Japanese passenger train service

The S-Train is a reserved-seat Commuter Liner train service operated mainly by Seibu Railway, along with Tokyo Metro, Tokyu Corporation, and Yokohama Minatomirai Railway.

== Summary ==
S-Train service was first announced by the four operating companies on 16 June 2016, with further details being given on 10 January 2017. The service is centered on Seibu Railway, and uses their 40000 series trains. Within the four operating companies, the S-Train is the first-ever reserved-seat train to operate on the Tokyu and Minatomirai railways.

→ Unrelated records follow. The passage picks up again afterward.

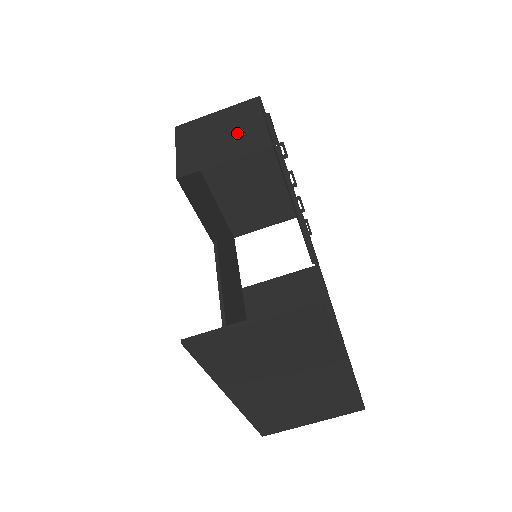
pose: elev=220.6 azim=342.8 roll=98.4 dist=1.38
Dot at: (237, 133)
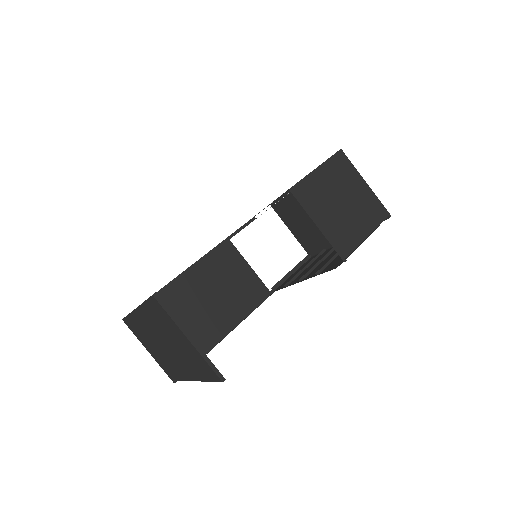
Dot at: (348, 219)
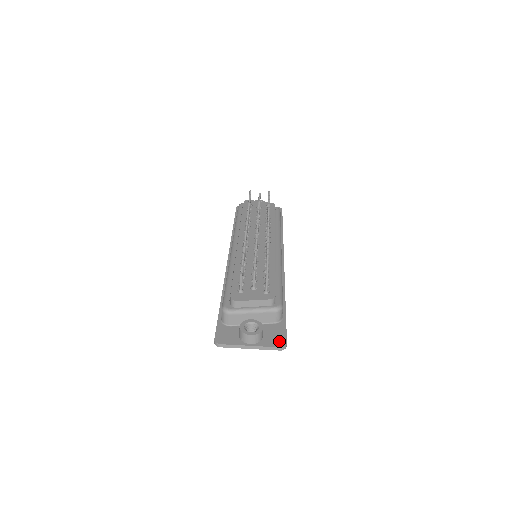
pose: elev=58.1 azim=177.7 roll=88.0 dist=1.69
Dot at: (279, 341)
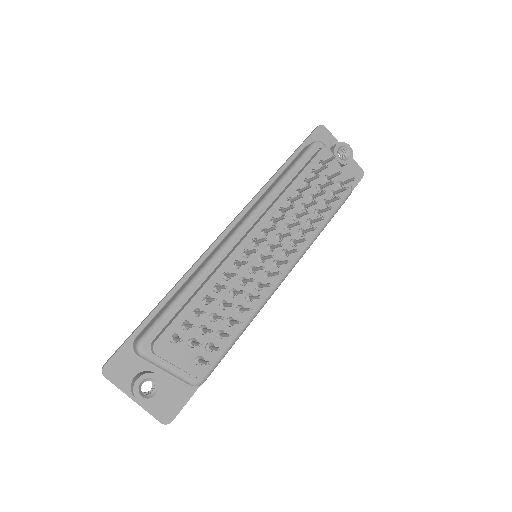
Dot at: (167, 413)
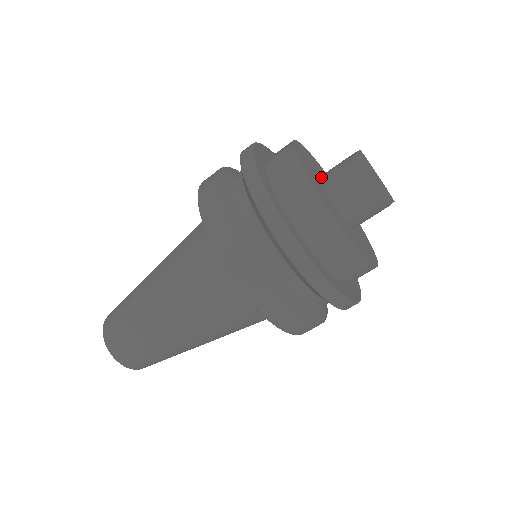
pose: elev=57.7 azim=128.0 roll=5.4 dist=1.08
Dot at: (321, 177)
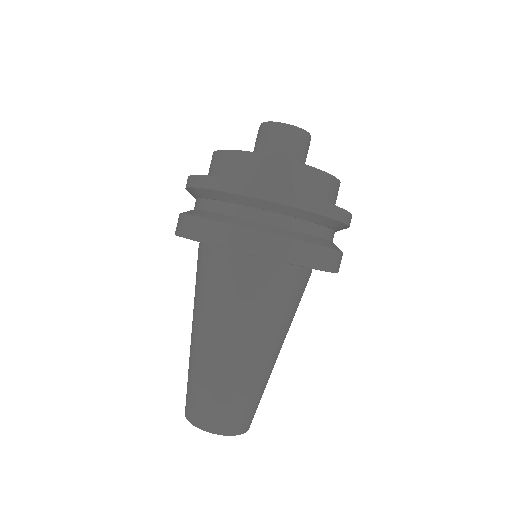
Dot at: occluded
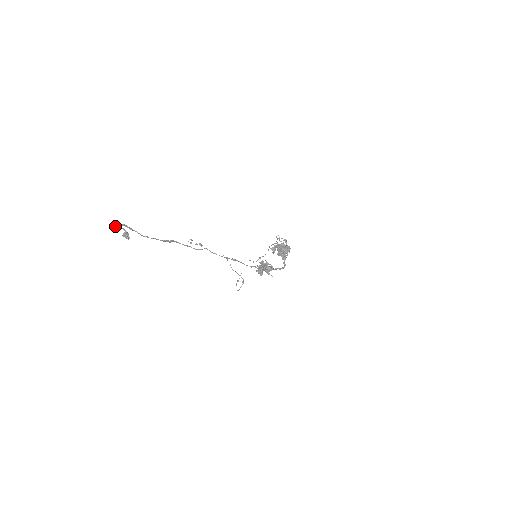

The name "S-Train" was used by the 4 companies during trademark registration on 21 November 2016, and has been trademarked since 21 April 2017 (No. 5941839). The "S" in "S-Train" stands for the following:

- Scene: Used in different scenarios, like commuting to work, going to school or going on outings
- Seat: Comfortable reserved seats
- Seamless: Seamless journey thanks to through service without interchange
- Seibu

The logo has three different colours, each with unique meanings. The upper part of the "S" is coloured green, signifying the greenery alongside the Chichibu Line; the lower part of the "S" is coloured blue, signifying the Minatomirai Line, whose signature colour is also blue; and the text "S-TRAIN" is grey, signifying the urbanisation around Shibuya and Toyosu, which the train serves.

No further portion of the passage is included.